▽

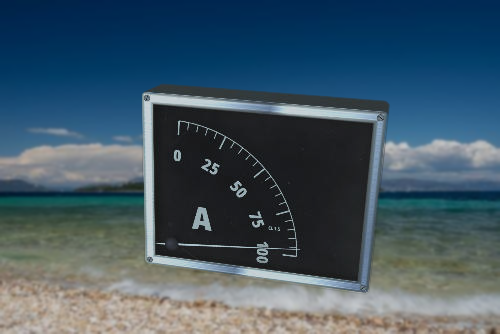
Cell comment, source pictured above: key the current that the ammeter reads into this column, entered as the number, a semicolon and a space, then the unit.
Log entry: 95; A
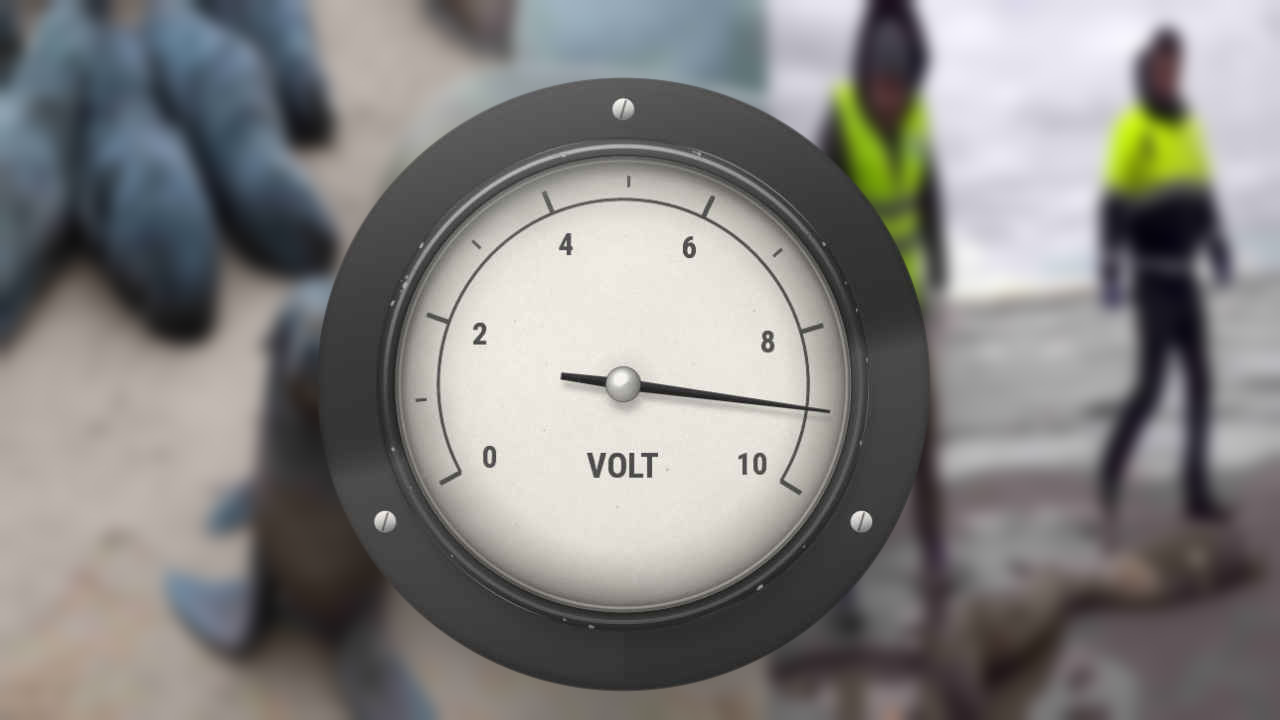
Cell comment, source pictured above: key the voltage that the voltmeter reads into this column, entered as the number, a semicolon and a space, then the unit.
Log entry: 9; V
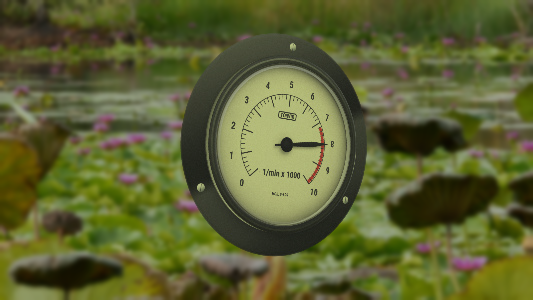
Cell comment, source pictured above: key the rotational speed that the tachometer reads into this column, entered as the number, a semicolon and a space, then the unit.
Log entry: 8000; rpm
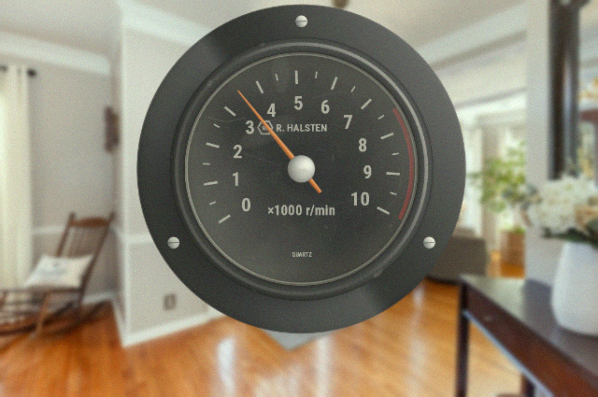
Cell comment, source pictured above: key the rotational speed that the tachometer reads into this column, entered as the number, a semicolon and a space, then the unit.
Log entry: 3500; rpm
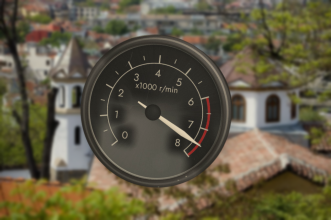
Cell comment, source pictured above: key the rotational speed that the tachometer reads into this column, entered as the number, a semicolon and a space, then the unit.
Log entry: 7500; rpm
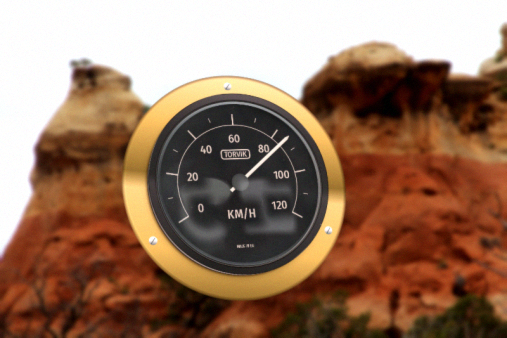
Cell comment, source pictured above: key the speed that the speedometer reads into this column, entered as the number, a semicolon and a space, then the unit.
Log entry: 85; km/h
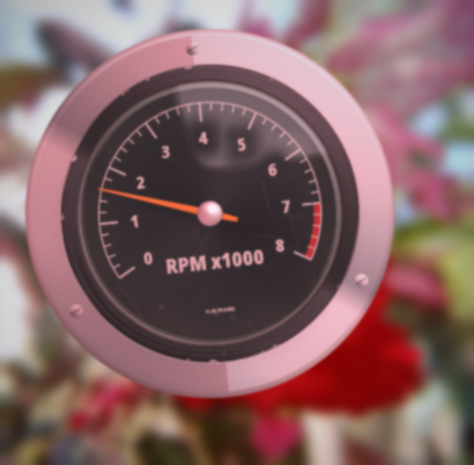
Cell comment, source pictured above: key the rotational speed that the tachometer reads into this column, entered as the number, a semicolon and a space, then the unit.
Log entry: 1600; rpm
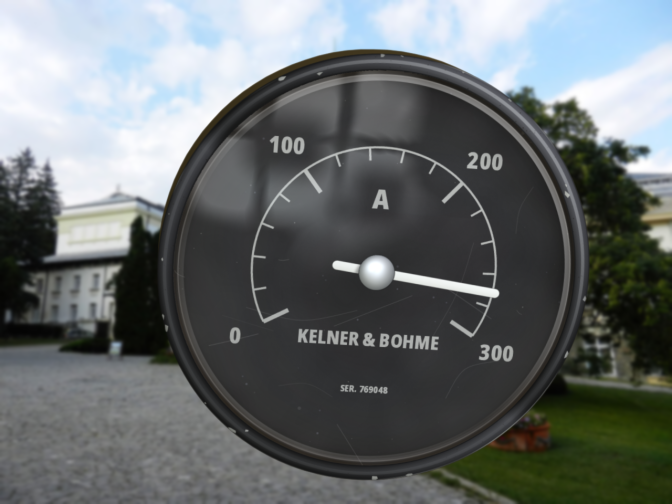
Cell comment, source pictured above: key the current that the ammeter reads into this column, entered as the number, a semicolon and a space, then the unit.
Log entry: 270; A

△

_What the exercise asks_. Copy out every row above word for word, but leave the pictures out.

_Response area_.
Cell comment, source pictured above: key the current that the ammeter reads into this column, entered as the number, a semicolon and a space, then the unit.
Log entry: 95; A
Cell comment, source pictured above: key the voltage that the voltmeter reads into this column, entered as the number, a semicolon and a space, then the unit.
Log entry: 9; V
Cell comment, source pictured above: key the rotational speed that the tachometer reads into this column, entered as the number, a semicolon and a space, then the unit.
Log entry: 8000; rpm
Cell comment, source pictured above: key the rotational speed that the tachometer reads into this column, entered as the number, a semicolon and a space, then the unit.
Log entry: 3500; rpm
Cell comment, source pictured above: key the rotational speed that the tachometer reads into this column, entered as the number, a semicolon and a space, then the unit.
Log entry: 7500; rpm
Cell comment, source pictured above: key the speed that the speedometer reads into this column, entered as the number, a semicolon and a space, then the unit.
Log entry: 85; km/h
Cell comment, source pictured above: key the rotational speed that the tachometer reads into this column, entered as the number, a semicolon and a space, then the unit.
Log entry: 1600; rpm
Cell comment, source pictured above: key the current that the ammeter reads into this column, entered as the number, a semicolon and a space, then the unit.
Log entry: 270; A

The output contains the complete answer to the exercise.